ABD’yi Suriye’ye sokan bu sürecin karşılığında Rusya’nın da Ukrayna’sına ve Orta Asya’sına dokunulmayacak, belki Rusya yeniden G-8’e davet edilecek. NATO, Rus tehdidi varmışçasına Doğu Avrupa’da bulunmaya devam edip Rusya politikalarını meşrulaştırmaya devam edecek ama aynı zamanda Ortadoğu konularına ağırlık verme teklifini tartışacak.
NATO’nun kara Avrupası ülkeleri bu teklifi hemen kabul edemeyeceklerine göre kim bilir belki bazı üyelerinin örgütü by-pass etmelerine ses çıkaramaz hale gelecek.

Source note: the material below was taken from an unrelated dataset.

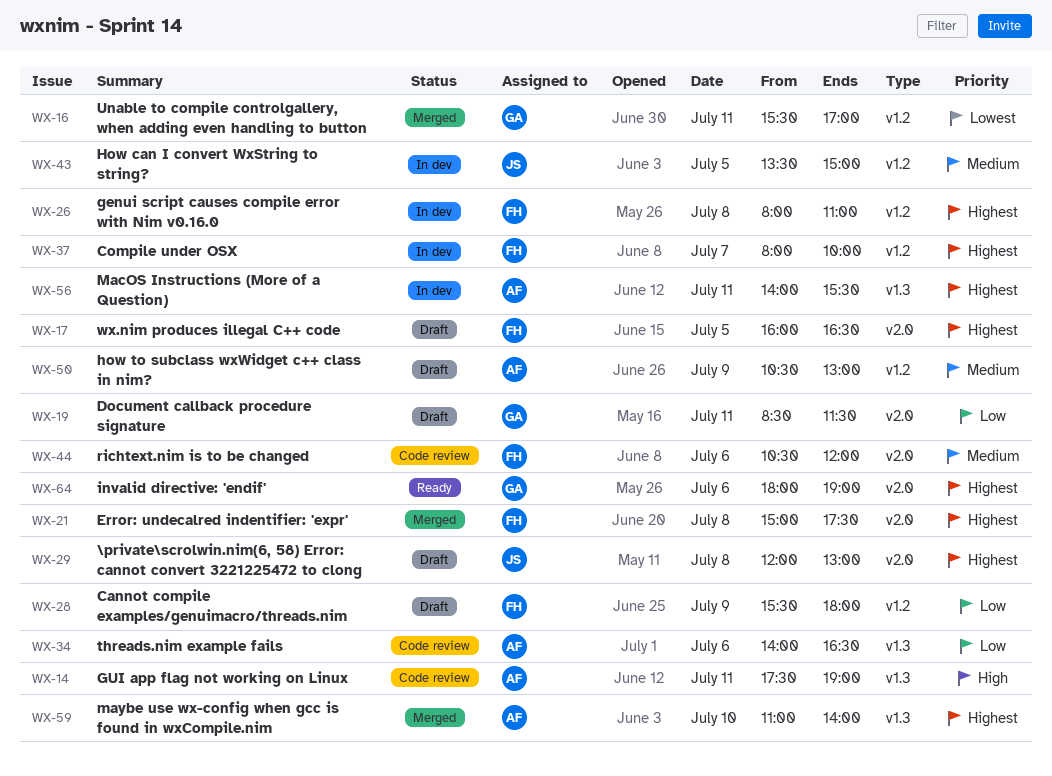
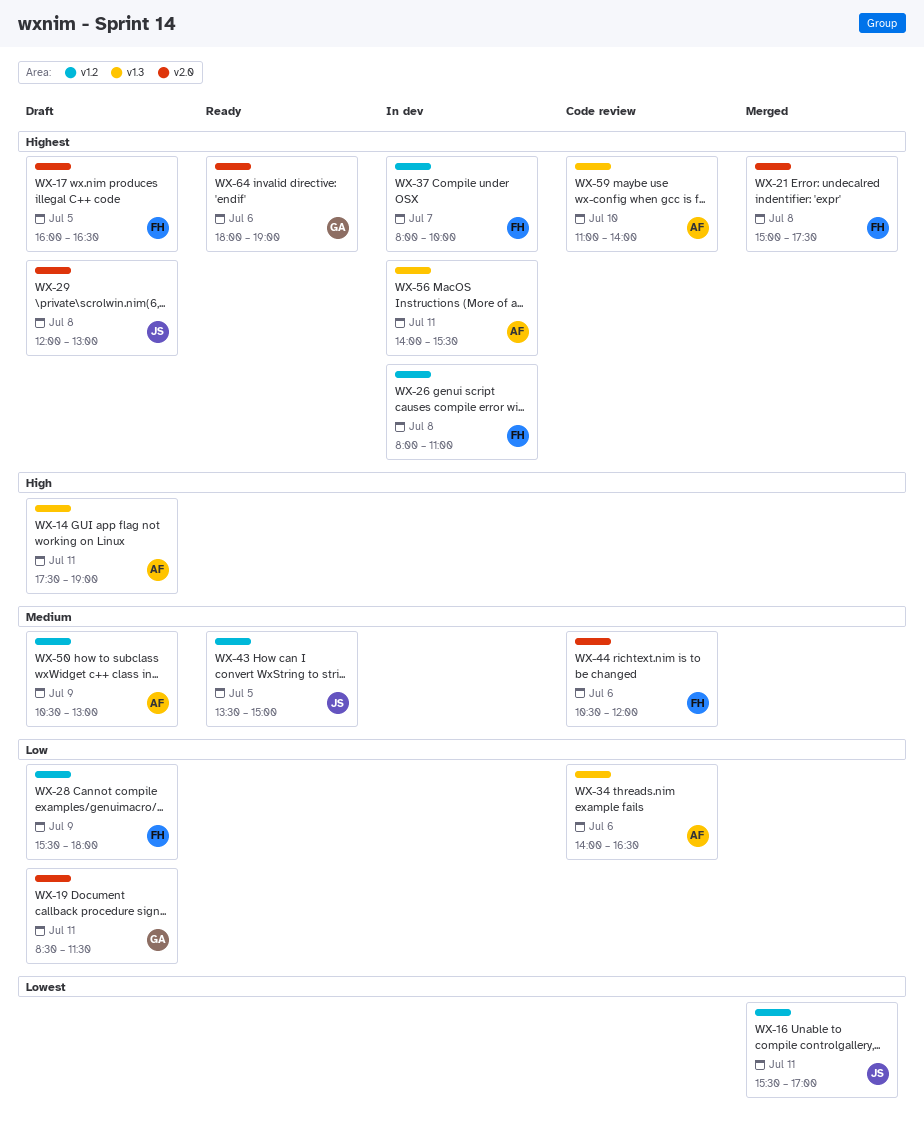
WX-14, status: Code review -> Draft
WX-16, owner: GA -> JS
WX-43, status: In dev -> Ready
WX-59, status: Merged -> Code review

ABD-Rusya gerilimi-Çin-ABD uzlaşması yönündeki görüntü, “eski rejim”i kurma çabası. İyi haber, ortada bir gerilimin değil denetimli rekabetin bulunması. Kötü haber ise ABD-Çin uzlaşısı gibi görünen gelişmelerin asında yüksek bir gerilime işaret etmesi.